London: India was not unknown to iconic playwright William Shakespeare whose writing showed the country as “exceptionally rich”, with precious stones, its people deeply religious and its women famed for their dark beauty, Indian High Commissioner to the UK Navtej Sarna said.

Speaking on behalf of the diplomatic corps at the 452nd birth anniversary celebrations of the Bard, on Saturday, at his birthplace, Stratford-upon-Avon, Sarna said: “Shakespeare lived for the most part of his life at the time when India was ruled by Akbar, the great Moghul.

“Yet India was not unknown to Shakespeare. he picked up information and stories from sailors in London and his imagination did the rest.
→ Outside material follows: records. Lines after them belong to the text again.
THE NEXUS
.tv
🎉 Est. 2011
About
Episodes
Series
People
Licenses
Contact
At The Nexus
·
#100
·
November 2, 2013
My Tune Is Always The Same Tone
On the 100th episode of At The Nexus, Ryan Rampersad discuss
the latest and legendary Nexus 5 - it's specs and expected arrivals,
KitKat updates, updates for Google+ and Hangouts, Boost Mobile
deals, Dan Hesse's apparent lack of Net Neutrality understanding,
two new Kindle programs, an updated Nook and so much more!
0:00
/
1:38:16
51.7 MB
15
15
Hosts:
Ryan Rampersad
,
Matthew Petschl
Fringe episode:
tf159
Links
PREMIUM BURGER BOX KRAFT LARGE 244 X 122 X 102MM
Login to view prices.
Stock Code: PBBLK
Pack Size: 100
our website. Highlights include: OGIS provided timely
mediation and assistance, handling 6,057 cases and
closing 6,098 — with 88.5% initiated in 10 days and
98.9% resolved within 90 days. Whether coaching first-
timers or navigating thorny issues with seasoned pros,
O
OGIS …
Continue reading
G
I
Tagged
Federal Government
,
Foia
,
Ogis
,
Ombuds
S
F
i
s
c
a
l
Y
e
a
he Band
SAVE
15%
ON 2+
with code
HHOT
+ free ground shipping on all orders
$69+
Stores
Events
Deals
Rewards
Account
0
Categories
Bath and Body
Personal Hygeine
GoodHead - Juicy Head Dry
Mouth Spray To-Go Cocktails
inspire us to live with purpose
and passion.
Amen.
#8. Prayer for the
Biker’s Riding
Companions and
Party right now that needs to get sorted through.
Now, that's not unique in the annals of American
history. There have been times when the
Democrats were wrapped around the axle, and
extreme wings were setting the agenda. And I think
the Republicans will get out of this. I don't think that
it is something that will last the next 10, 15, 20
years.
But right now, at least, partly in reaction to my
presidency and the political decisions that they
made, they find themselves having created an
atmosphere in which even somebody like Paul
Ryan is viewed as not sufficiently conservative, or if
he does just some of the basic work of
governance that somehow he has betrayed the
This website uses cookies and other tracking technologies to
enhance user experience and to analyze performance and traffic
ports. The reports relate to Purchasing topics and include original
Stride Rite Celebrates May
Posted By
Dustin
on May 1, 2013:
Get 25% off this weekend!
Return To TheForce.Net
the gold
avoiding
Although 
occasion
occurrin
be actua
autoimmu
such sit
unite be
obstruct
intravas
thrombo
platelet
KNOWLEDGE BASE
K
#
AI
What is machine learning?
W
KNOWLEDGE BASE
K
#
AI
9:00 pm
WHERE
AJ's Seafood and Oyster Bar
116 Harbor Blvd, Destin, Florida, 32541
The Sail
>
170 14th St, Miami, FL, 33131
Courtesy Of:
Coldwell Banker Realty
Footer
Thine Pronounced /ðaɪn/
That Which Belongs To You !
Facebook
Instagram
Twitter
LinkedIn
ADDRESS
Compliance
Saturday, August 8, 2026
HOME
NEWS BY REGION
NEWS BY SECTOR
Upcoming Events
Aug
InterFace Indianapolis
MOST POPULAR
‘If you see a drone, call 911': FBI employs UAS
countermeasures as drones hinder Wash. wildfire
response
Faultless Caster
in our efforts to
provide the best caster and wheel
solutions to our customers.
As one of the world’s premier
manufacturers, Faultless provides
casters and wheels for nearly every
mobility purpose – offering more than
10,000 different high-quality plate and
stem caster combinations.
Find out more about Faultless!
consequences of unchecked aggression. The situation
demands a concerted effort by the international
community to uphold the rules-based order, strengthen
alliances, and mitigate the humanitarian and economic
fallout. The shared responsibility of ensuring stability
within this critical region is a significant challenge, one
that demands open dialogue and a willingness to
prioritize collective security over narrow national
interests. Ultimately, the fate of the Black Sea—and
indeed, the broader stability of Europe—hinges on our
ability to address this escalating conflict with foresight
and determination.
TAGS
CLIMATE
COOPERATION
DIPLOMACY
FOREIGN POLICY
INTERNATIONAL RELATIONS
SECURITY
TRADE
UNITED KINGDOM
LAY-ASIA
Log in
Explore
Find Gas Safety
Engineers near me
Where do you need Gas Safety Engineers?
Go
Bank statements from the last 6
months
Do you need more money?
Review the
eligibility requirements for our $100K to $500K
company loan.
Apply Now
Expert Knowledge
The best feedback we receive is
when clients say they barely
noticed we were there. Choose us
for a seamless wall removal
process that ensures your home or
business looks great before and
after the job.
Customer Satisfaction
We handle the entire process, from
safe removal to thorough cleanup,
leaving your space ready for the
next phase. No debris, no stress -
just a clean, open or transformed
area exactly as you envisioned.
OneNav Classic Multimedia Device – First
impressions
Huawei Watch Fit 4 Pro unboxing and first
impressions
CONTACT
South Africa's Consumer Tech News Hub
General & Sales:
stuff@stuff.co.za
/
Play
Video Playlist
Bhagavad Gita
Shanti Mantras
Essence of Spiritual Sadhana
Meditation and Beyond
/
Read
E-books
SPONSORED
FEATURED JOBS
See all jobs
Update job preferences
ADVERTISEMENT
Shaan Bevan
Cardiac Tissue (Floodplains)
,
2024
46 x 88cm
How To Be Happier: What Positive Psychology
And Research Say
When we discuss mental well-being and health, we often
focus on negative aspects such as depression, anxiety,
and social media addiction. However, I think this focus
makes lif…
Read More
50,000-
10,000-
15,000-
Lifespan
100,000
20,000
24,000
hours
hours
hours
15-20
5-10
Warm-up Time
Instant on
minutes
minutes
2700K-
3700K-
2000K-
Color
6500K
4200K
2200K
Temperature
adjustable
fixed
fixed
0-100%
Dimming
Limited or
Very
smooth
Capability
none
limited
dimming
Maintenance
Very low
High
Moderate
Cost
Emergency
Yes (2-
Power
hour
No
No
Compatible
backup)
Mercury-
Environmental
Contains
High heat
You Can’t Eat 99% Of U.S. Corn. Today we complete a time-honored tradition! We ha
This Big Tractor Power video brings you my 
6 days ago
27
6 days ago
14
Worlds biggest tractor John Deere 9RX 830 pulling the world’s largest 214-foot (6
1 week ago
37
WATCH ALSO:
His India is exceptionally rich, famous for its precious pearls and stones, its people are deeply religious and its veiled women were famed for their dark beauty.”

He noted that there are various references to India in Shakespearean plays, with four references in A Midsummer Night’s Dream.

“The earliest reference to India occurs in King Henry VI (Act III, Scene I): ‘My crown is on my heart, not on my head; not decked with diamonds and Indian stones, nor to be seen: my crown is called content, a crown it is that seldom kings enjoy.’”

The country is also referenced in Troilus and Cressida, The Merchant of Venice and All’s Well that Ends Well.

Sarna said that by the mid-1700s, less than 150 years after the dramatist’s death, his plays had started being enacted in Calcutta (now Kolkata) and Bombay (now Mumbai), for the entertainment of European traders.

“The earliest dramatisations of Shakespeare by Indians were of scenes in schools and colleges. 1822 is the first such known performance at Hindu College, Calcutta. It initiated a tradition which had continued to this day. In the next 100 years, the first translations of Shakespeare in an Indian language were ready,” he said.

The High Commissioner said it was only a matter of time before filmmakers in India began to mine Shakespeare for material.

“In one of the earliest talking movies, or talkies as they were known, the filmmaker and actor Sohrab Modi played Hamlet in his movie called Khoon (1935). This was followed in 1941 [by] J.J. Madan’s take on The Merchant of Venice, Zalim Saudagar”.

“These earlier formalistic and more faithful representations of Shakespeare have given way in independent, postcolonial India to freer transplanting of Shakespeare to fit into local modern Indian settings, be these in glamour-laden Bollywood adaptations of Comedy of Errors, or of Romeo and Juliet, or in tense angst-ridden films like Maqbool (Macbeth), Omkara (Othello) and Haider (Hamlet).